[ABOUT THIS TASK]: Leaving out all pictures, retype the records exactly.

Limb landmark coordinates
================================
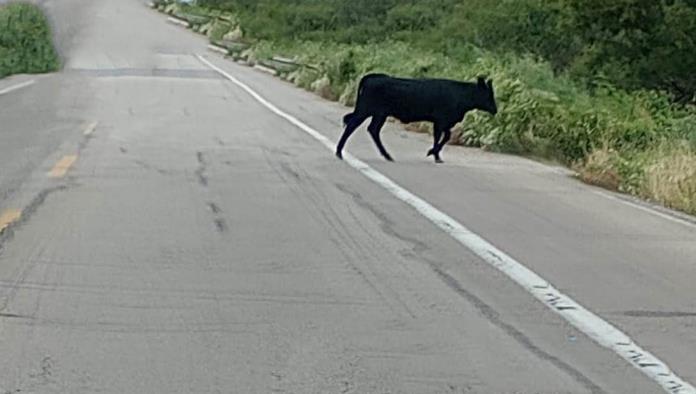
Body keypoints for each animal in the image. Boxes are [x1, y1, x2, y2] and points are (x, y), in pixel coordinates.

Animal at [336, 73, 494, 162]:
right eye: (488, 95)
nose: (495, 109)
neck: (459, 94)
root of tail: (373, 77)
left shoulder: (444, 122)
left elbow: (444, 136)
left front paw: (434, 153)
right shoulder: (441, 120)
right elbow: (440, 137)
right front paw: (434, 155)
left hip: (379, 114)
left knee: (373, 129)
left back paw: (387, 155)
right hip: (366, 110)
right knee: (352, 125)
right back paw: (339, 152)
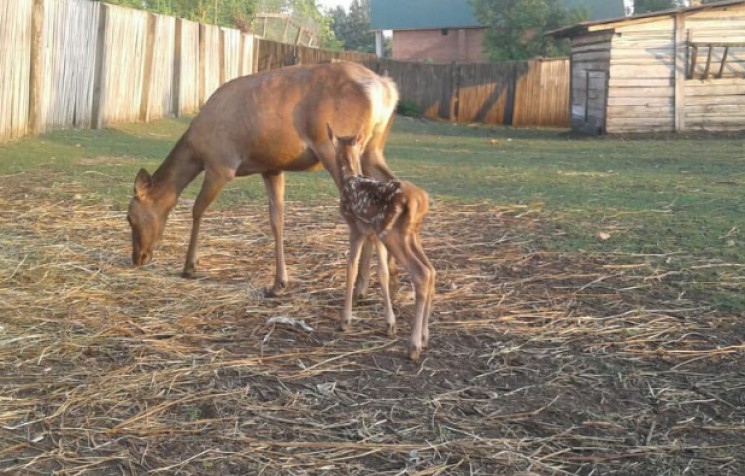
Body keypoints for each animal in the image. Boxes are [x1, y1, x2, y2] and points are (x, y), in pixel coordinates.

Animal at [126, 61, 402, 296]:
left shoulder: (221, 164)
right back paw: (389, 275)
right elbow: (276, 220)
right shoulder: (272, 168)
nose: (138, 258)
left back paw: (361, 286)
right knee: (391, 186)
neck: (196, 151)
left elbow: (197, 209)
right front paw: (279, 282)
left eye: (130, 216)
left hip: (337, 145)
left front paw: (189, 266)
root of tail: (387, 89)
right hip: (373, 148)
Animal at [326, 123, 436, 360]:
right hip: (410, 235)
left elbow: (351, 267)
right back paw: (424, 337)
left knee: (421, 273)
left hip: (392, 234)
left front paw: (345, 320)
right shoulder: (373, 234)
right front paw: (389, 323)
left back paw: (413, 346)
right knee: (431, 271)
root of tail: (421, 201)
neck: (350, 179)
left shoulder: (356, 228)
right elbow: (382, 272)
================================
[ANSWER SPACE]:
Body keypoints for each animal in the image. Boxes are [x1, y1, x2, y2] and points are (x, y), in pixel coordinates.

Animal at [336, 73, 494, 162]:
right eye: (488, 95)
nose: (495, 109)
neck: (459, 94)
root of tail: (373, 77)
left shoulder: (444, 122)
left elbow: (444, 136)
left front paw: (434, 153)
right shoulder: (441, 120)
right elbow: (440, 137)
right front paw: (434, 155)
left hip: (379, 114)
left knee: (373, 129)
left back paw: (387, 155)
right hip: (366, 110)
right knee: (352, 125)
right back paw: (339, 152)
Body keypoints for each animal in the image. Boxes are [x1, y1, x2, y2] and points are (x, y), in pixel coordinates.

Animal at [126, 61, 402, 296]:
left shoulder: (221, 164)
right back paw: (389, 275)
right elbow: (276, 220)
right shoulder: (272, 168)
nose: (138, 258)
left back paw: (361, 286)
right knee: (391, 186)
neck: (196, 151)
left elbow: (197, 209)
right front paw: (279, 282)
left eye: (130, 216)
left hip: (337, 145)
left front paw: (189, 266)
root of tail: (387, 89)
right hip: (373, 148)
Animal at [326, 123, 436, 360]:
right hip: (410, 235)
left elbow: (351, 267)
right back paw: (424, 337)
left knee: (421, 273)
left hip: (392, 234)
left front paw: (345, 320)
right shoulder: (373, 234)
right front paw: (389, 323)
left back paw: (413, 346)
right knee: (431, 271)
root of tail: (421, 201)
neck: (350, 179)
left shoulder: (356, 228)
right elbow: (382, 272)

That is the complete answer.